TEXT SEGMENT –
*** Block opens ***
[Tutor] extracting phrases and their memberships from syntax

Fri Feb 13 16:20:28 CET 2009

Pyparsing has a built-in helper called nestedExpr that fits neatly in with
this data.  Here is the whole script:

from pyparsing import nestedExpr

syntax_tree = nestedExpr()
results = syntax_tree.parseString(st_data)

from pprint import pprint
pprint(results.asList())

Prints:

[[['S',
   ['NP-SBJ-1',
    ['NP', ['NNP', 'Rudolph'], ['NNP', 'Agnew']],
    [',', ','],
    ['UCP',
     ['ADJP', ['NP', ['CD', '55'], ['NNS', 'years']], ['JJ', 'old']],
     ['CC', 'and'],
     ['NP',
      ['NP', ['JJ', 'former'], ['NN', 'chairman']],
      ['PP',
       ['IN', 'of'],
       ['NP',
        ['NNP', 'Consolidated'],
        ['NNP', 'Gold'],
        ['NNP', 'Fields'],
        ['NNP', 'PLC']]]]],
    [',', ',']],
   ['VP',
    ['VBD', 'was'],
    ['VP',
     ['VBN', 'named'],
     ['S',
      ['NP-SBJ', ['-NONE-', '*-1']],
      ['NP-PRD',
       ['NP', ['DT', 'a'], ['JJ', 'nonexecutive'], ['NN', 'director']],
       ['PP',
        ['IN', 'of'],
        ['NP',
         ['DT', 'this'],
         ['JJ', 'British'],
         ['JJ', 'industrial'],
         ['NN', 'conglomerate']]]]]]],
   ['.', '.']]]]

If you want to delve deeper into this, you could, since the content of the
() groups is so regular.  You in essence reconstruct nestedExpr in your own
code, but you do get some increased control and visibility to the parsed
content.
*** Block closes ***
STORED DATA –
*** Block opens ***
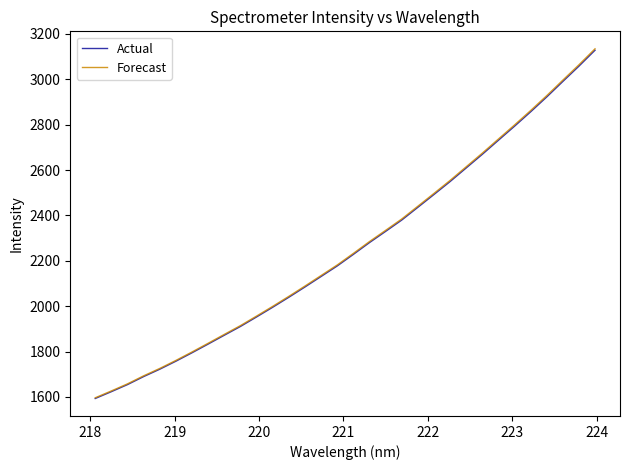

What is the minimum value shown in the chart?

1593.1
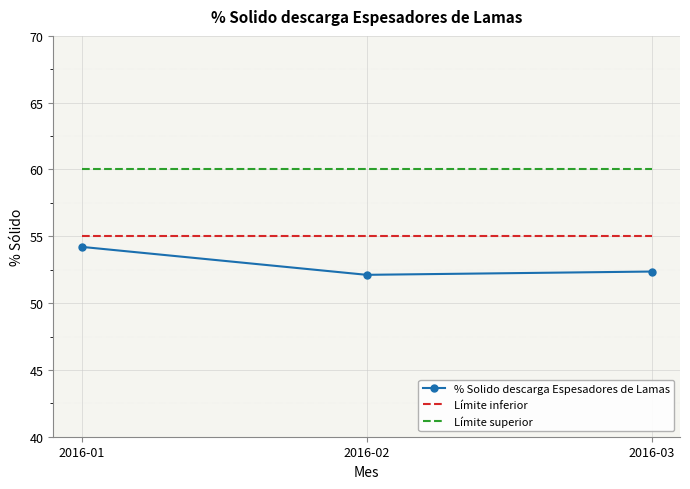

What is the maximum value shown in the chart?

60.0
*** Block closes ***
TASKS TO PERFORM –
a. Which built-in helper does the pyparsing post say fits neatly with this data?
b. Print the stretch of the pyparsing post from "Pyparsing has a" through "results = syntax_tree.parseString(st_data)".
The material above comes from a separate source.

WRITTEN RESPONSES –
a. nestedExpr

b.
Pyparsing has a built-in helper called nestedExpr that fits neatly in with
this data.  Here is the whole script:

from pyparsing import nestedExpr

syntax_tree = nestedExpr()
results = syntax_tree.parseString(st_data)